WORK INSTRUCTIONS:
Format the lines starting at "class: Magnoliopsida" and ending at "common name: Gray poplar" as a numbered list, leaving out any blank lines.

RECORDS FOR THE TASK:

★ ★ ★ ★ ★

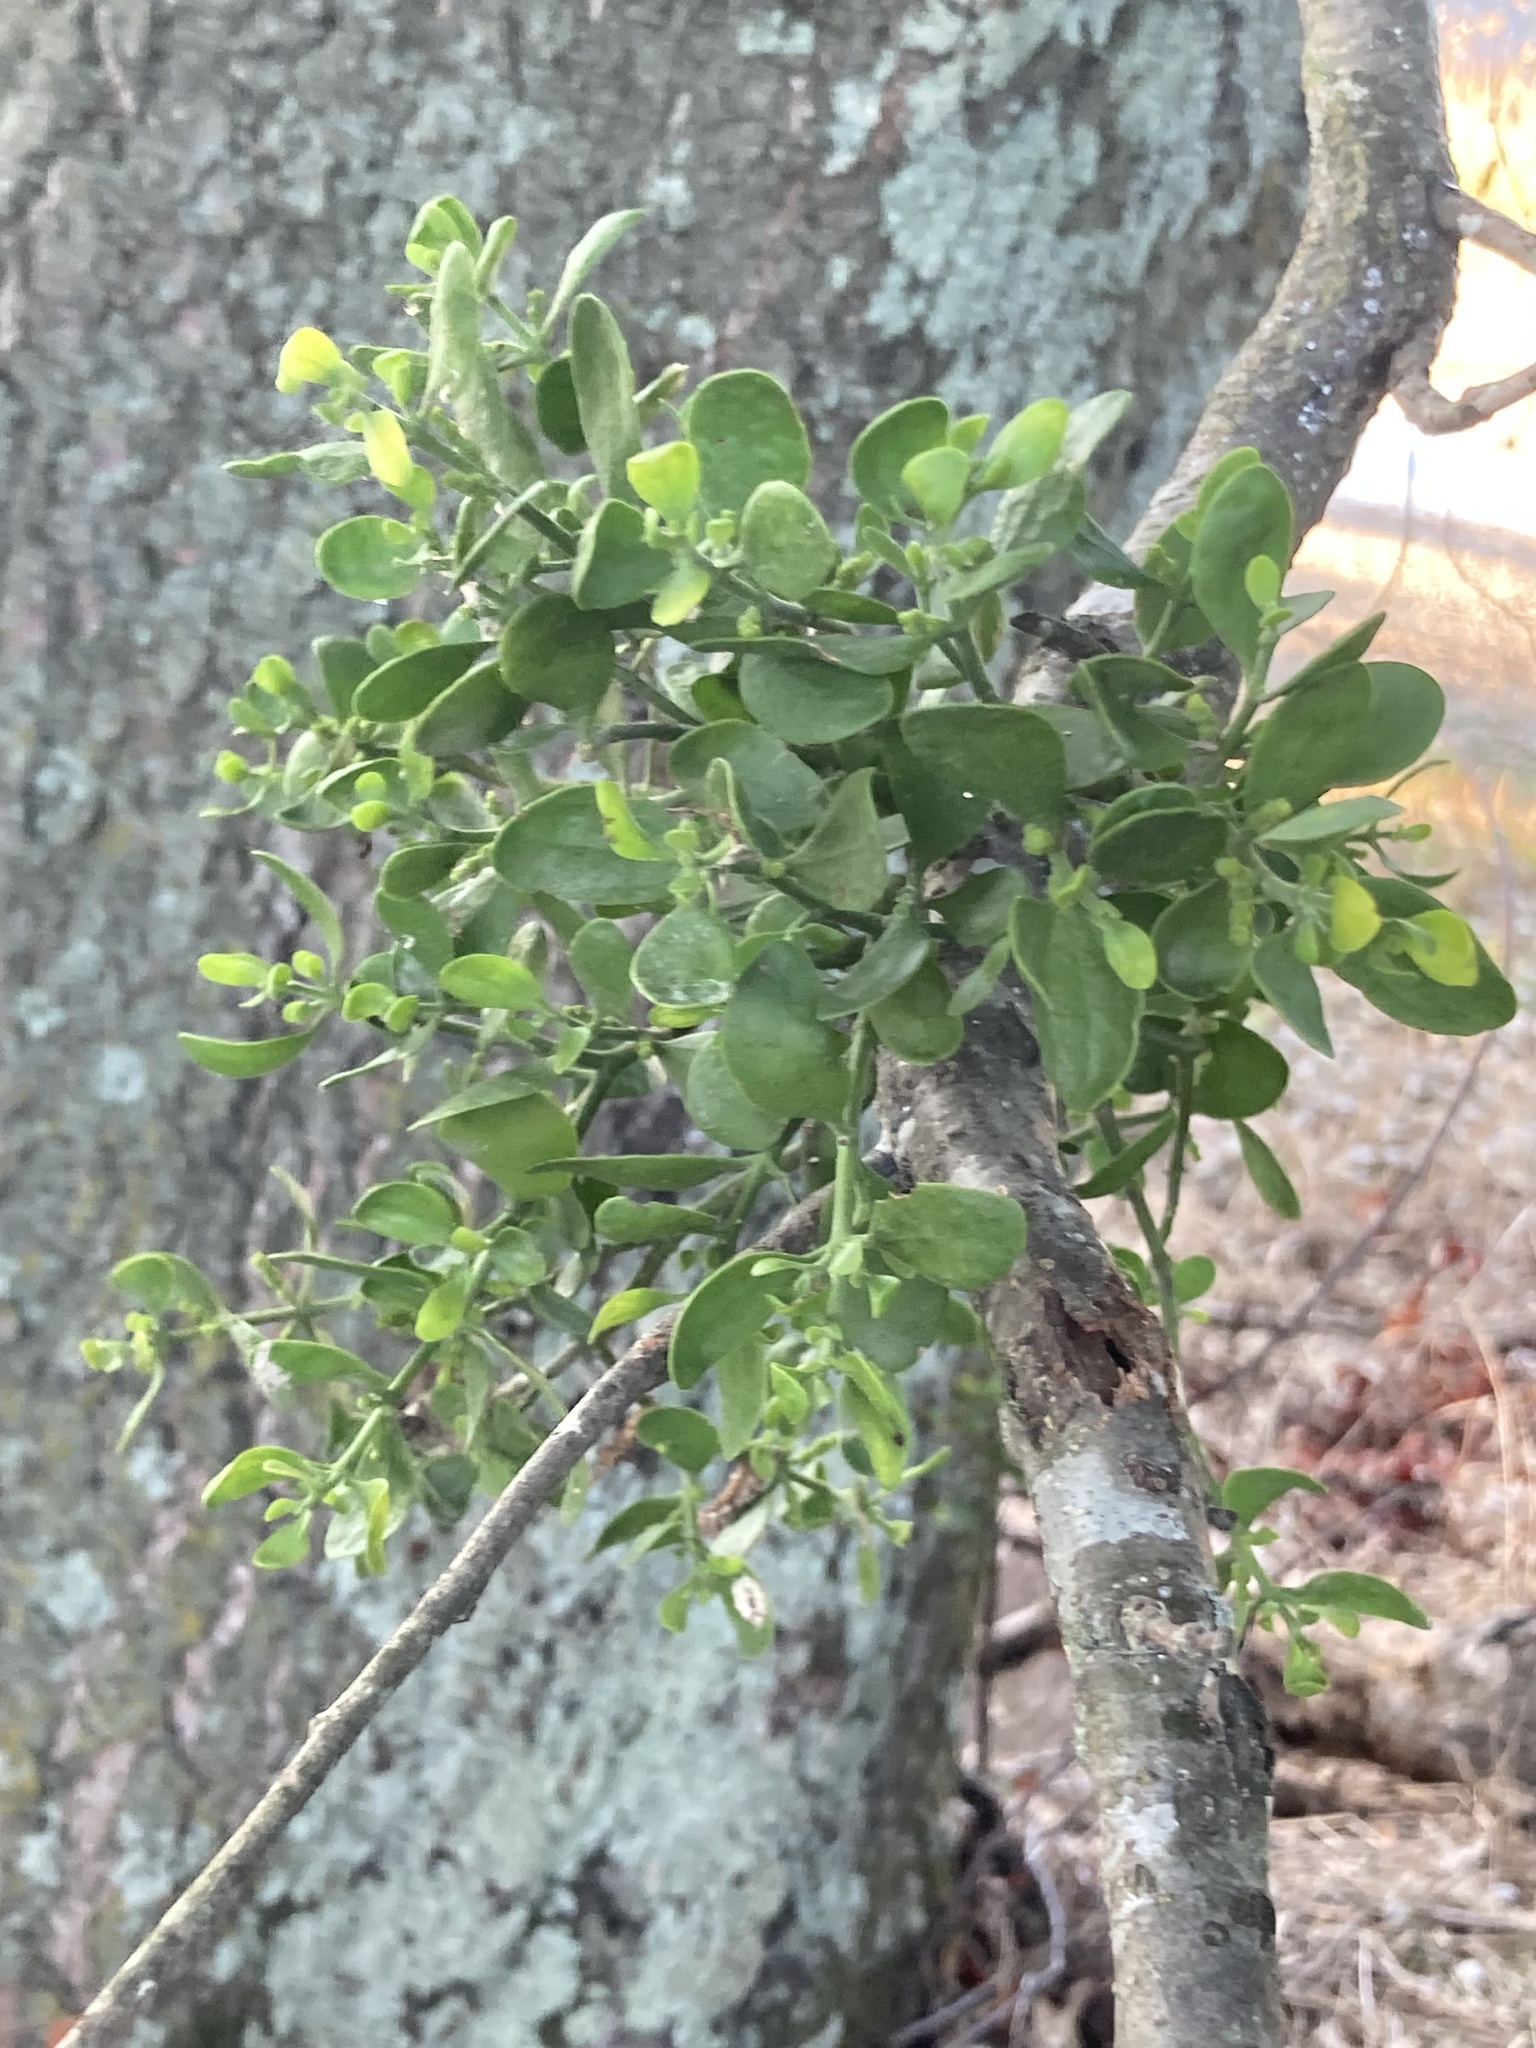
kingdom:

★ ★ ★ ★ ★

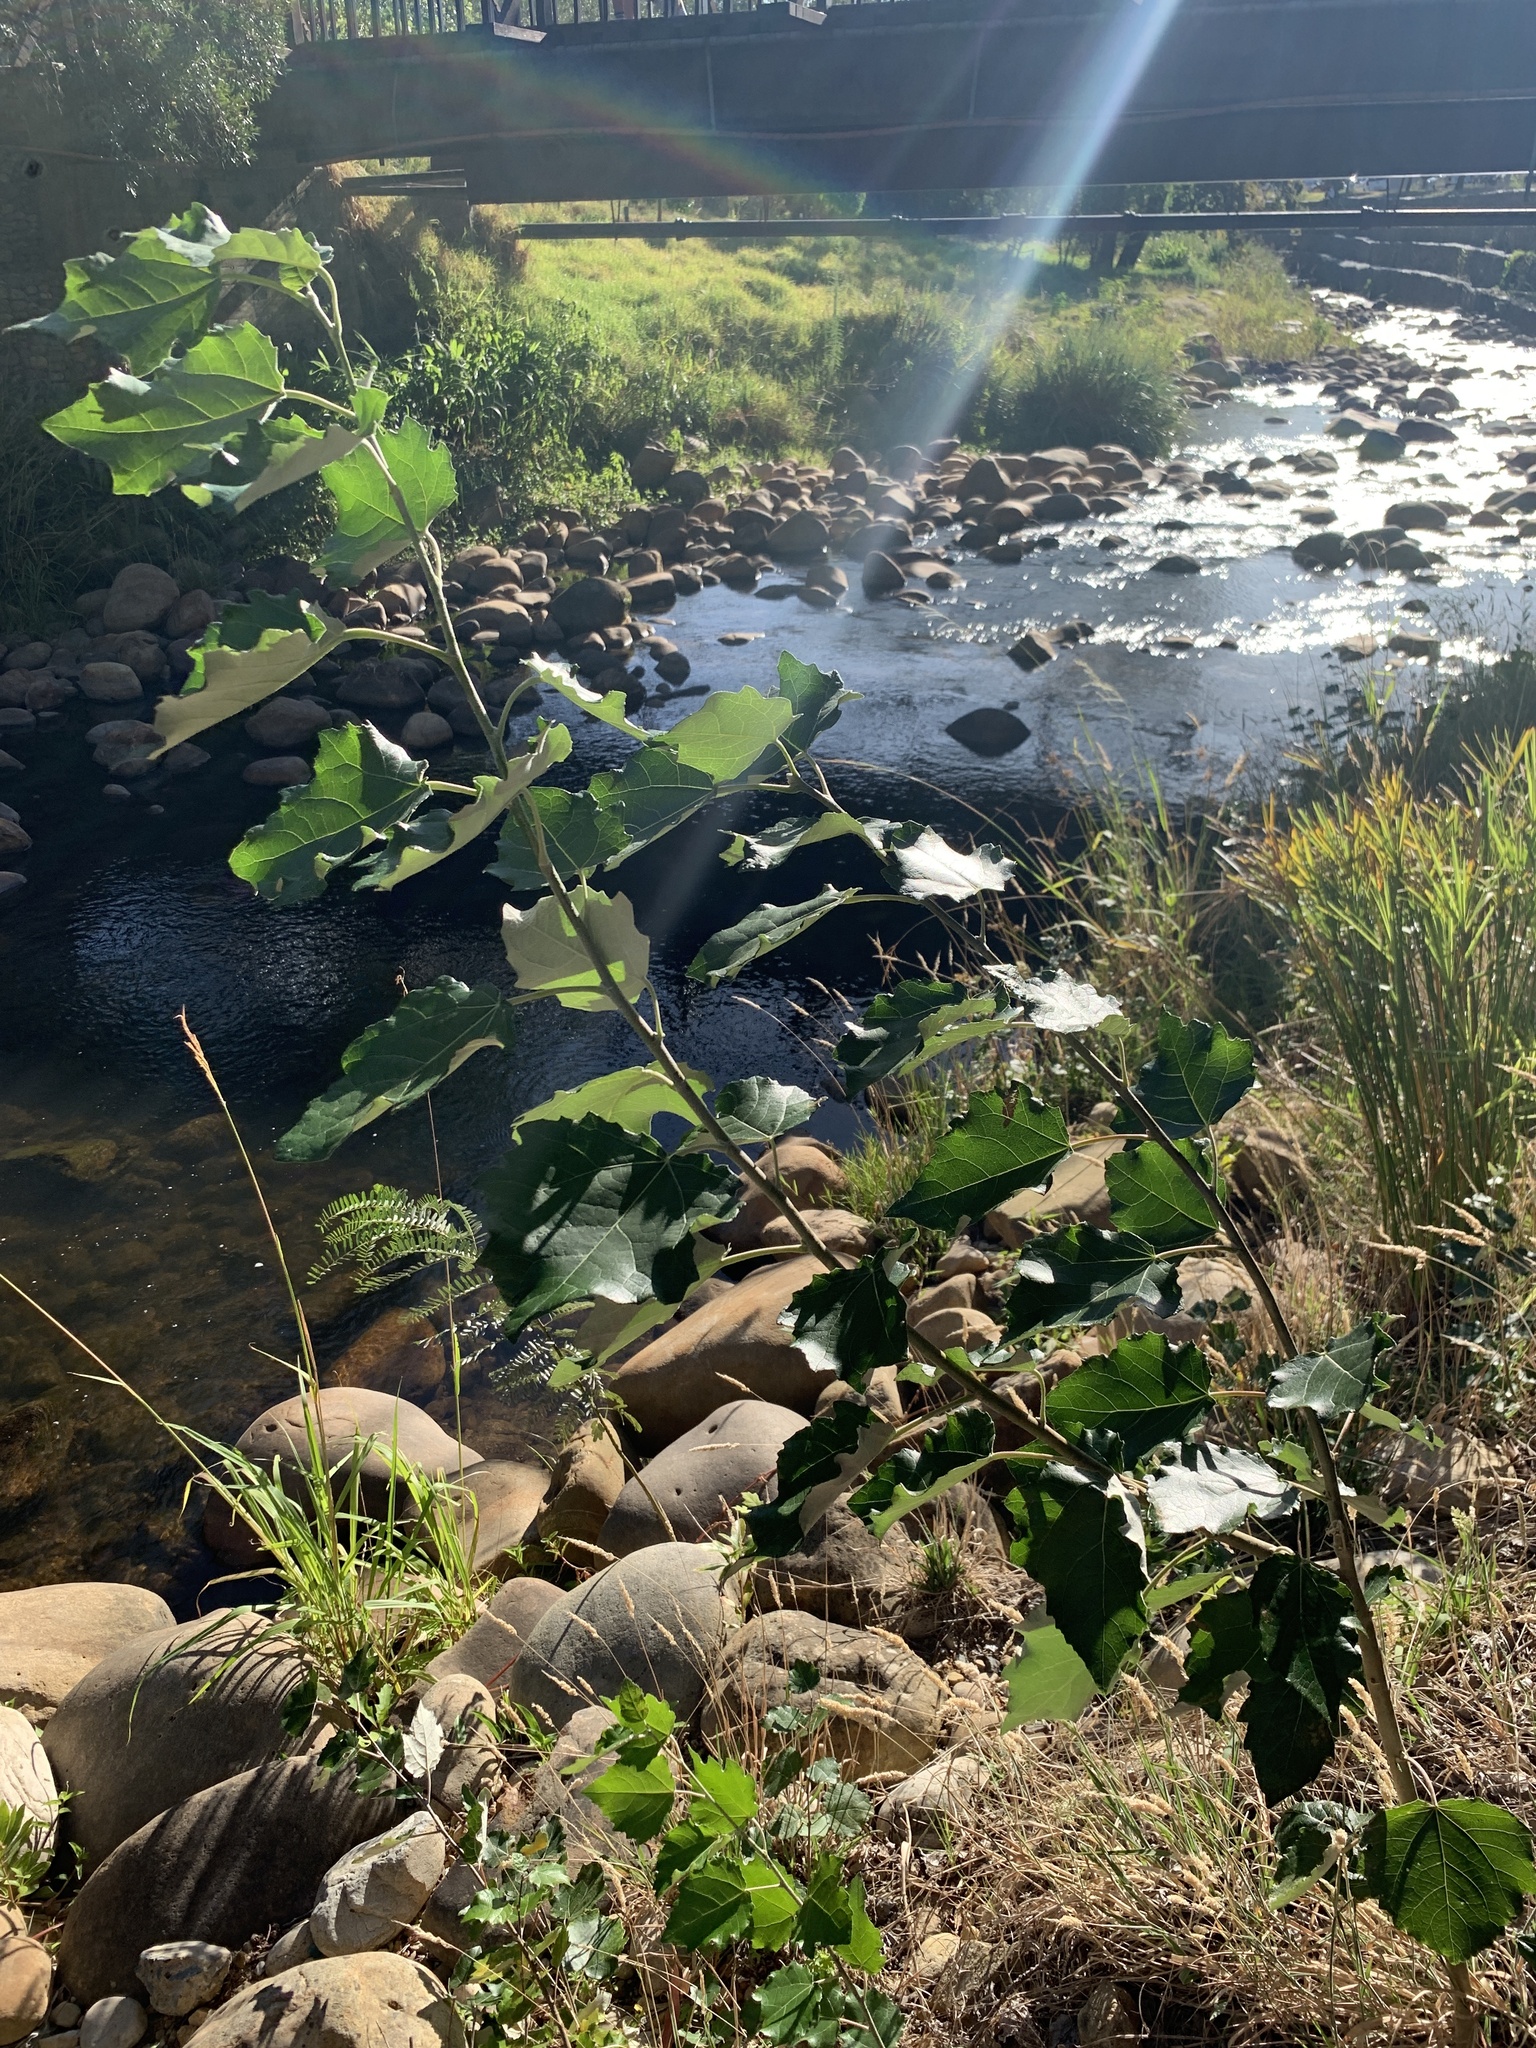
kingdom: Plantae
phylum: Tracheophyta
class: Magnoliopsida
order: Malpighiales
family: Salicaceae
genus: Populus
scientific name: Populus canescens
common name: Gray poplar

★ ★ ★ ★ ★

FULL RESPONSE:
1. class: Magnoliopsida
2. order: Malpighiales
3. family: Salicaceae
4. genus: Populus
5. scientific name: Populus canescens
6. common name: Gray poplar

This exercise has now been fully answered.